O valor do despacho aduaneiro. Vale quanto pesa?

Colunas - Marcos P. Cardoso

Fonte: Portal Comex e Cia

19/11/2012

Em matérias recentes abordamos sobre a atividade profissional do Despachante Aduaneiro (pessoa física), o exercício de sua profissão e a diferença entre este e umaComissária de Despachos (pessoa jurídica). Já abordamos também sobre a sua forma de renumeração (o S.D.A.), o que é, para que serve, a legalidade e legitimidade de sua cobrança, além, ainda, sobre a sua qualificação e capacitação profissional.
Aliás, por falar em qualificação e capacitação profissional, esse tema vem sendo abordado frequentemente pelas autoridades aduaneiras de Itajaí nas recentes reuniões mensais dos intervenientes de comércio exterior. Os órgãos públicos responsáveis pela fiscalização aduaneira, principalmente os da esfera federal, por intermédio de seus chefes de repartição, tem se manifestado muito sobre a capacitação dos Despachantes Aduaneiros que se apresentam em suas repartições para prestarem informações acerca dos despachos de importação e exportação de mercadorias. A falta de qualificação técnica aliada à quantidade de erros no preenchimento de documentos aduaneiros é sem dúvida, a reclamação mais veemente.

(Itens)

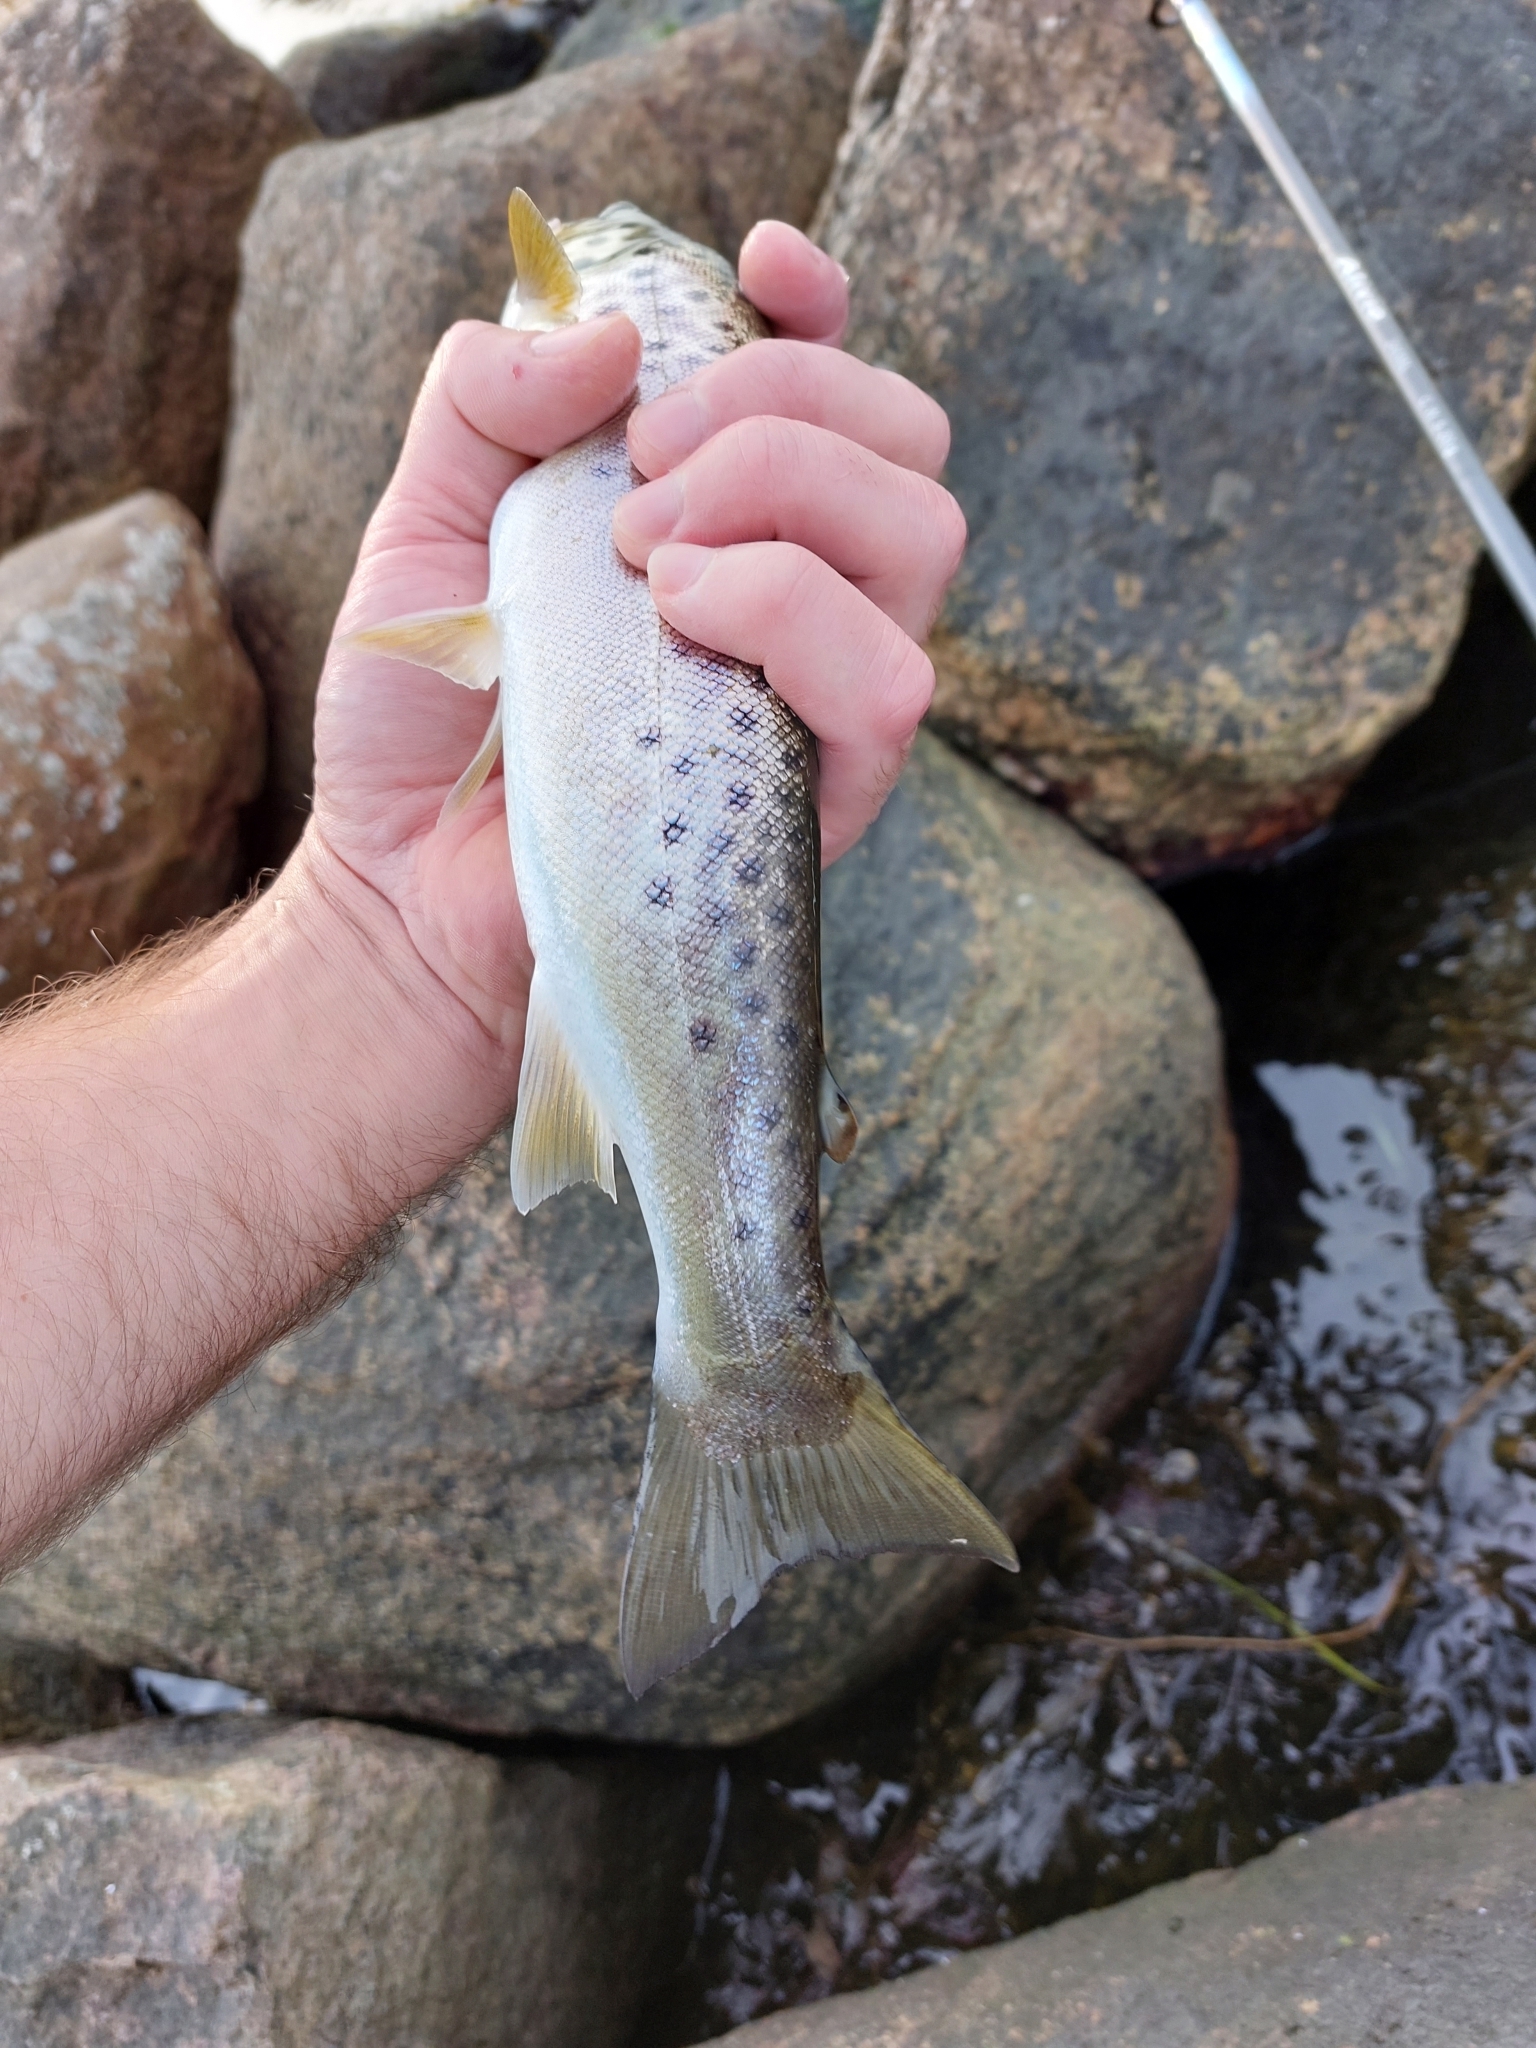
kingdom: Animalia
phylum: Chordata
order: Salmoniformes
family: Salmonidae
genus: Salmo
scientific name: Salmo trutta
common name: Brown trout
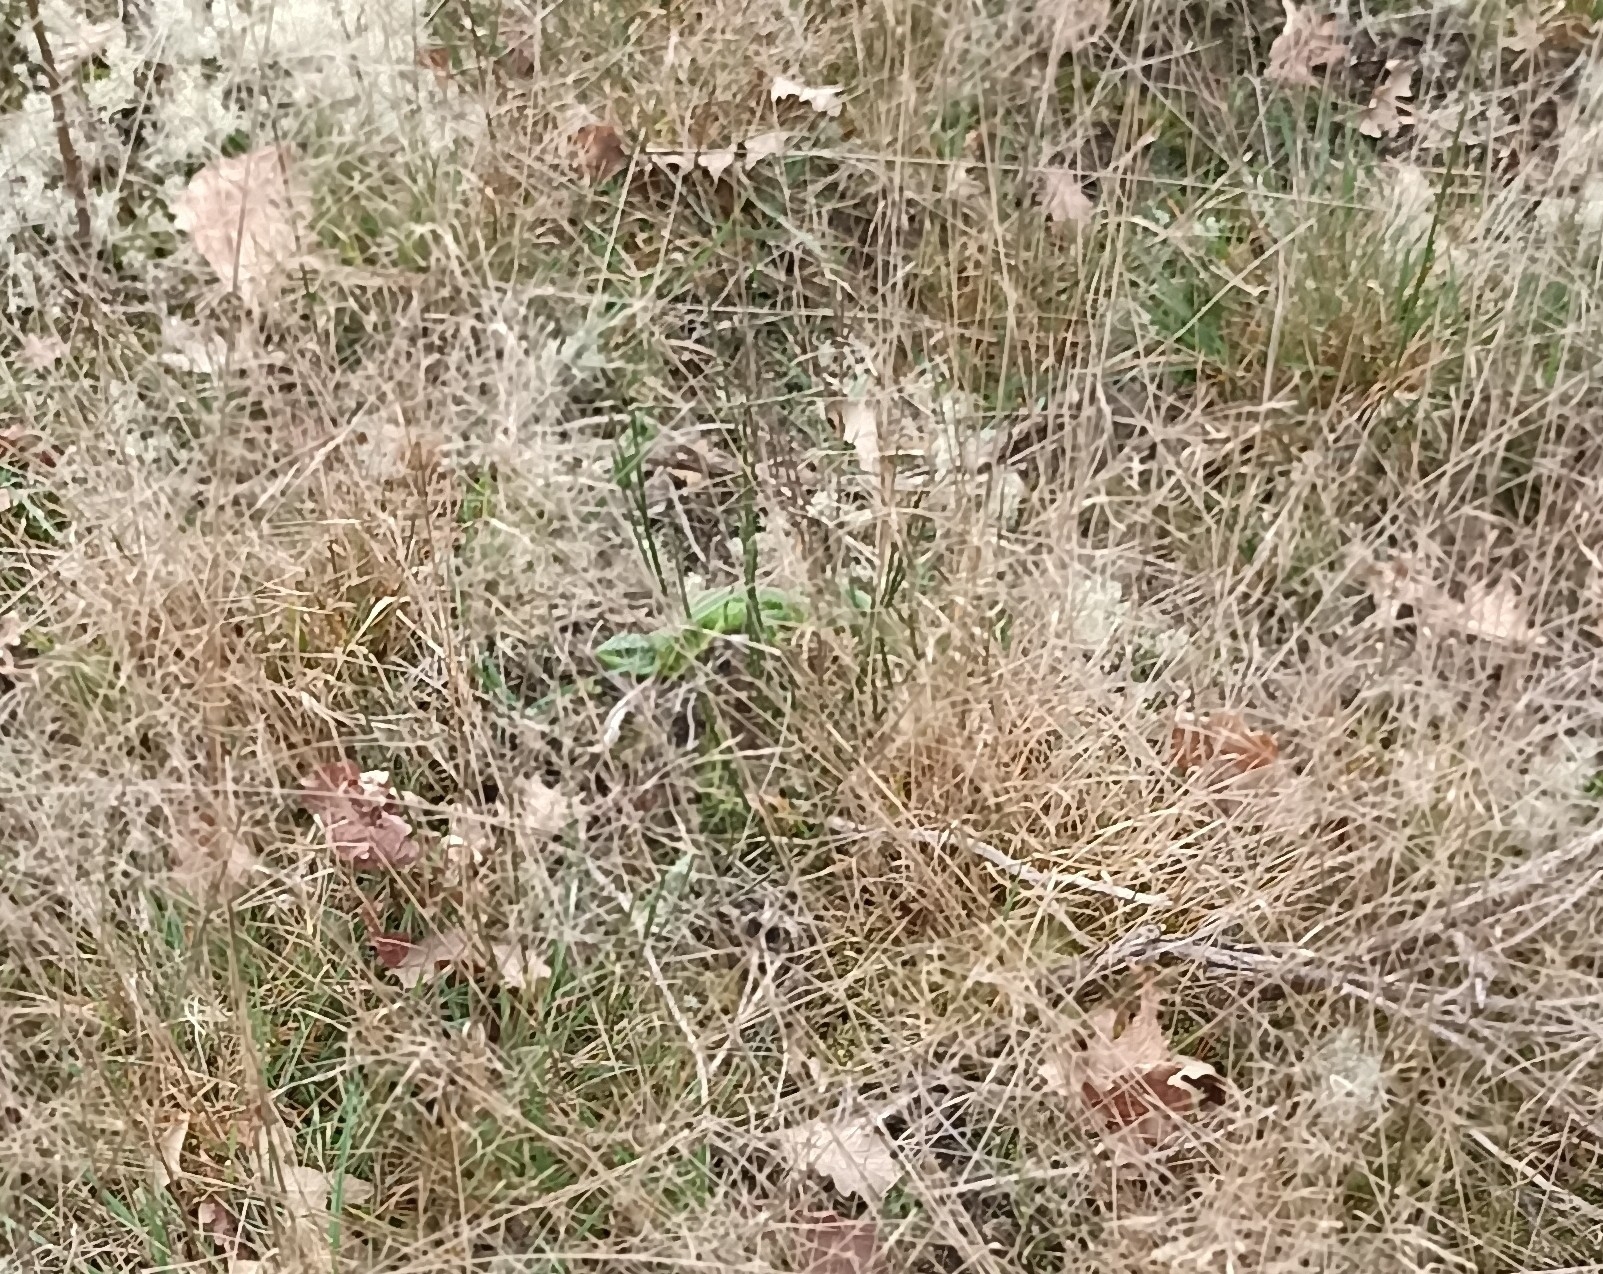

(Requisitos da tarefa)
De acordo com o texto sobre o despacho aduaneiro, qual é, sem dúvida, a reclamação mais veemente? As linhas não são necessárias para a realização da tarefa.

(Resposta à tarefa)
A falta de qualificação técnica aliada à quantidade de erros no preenchimento de documentos aduaneiros.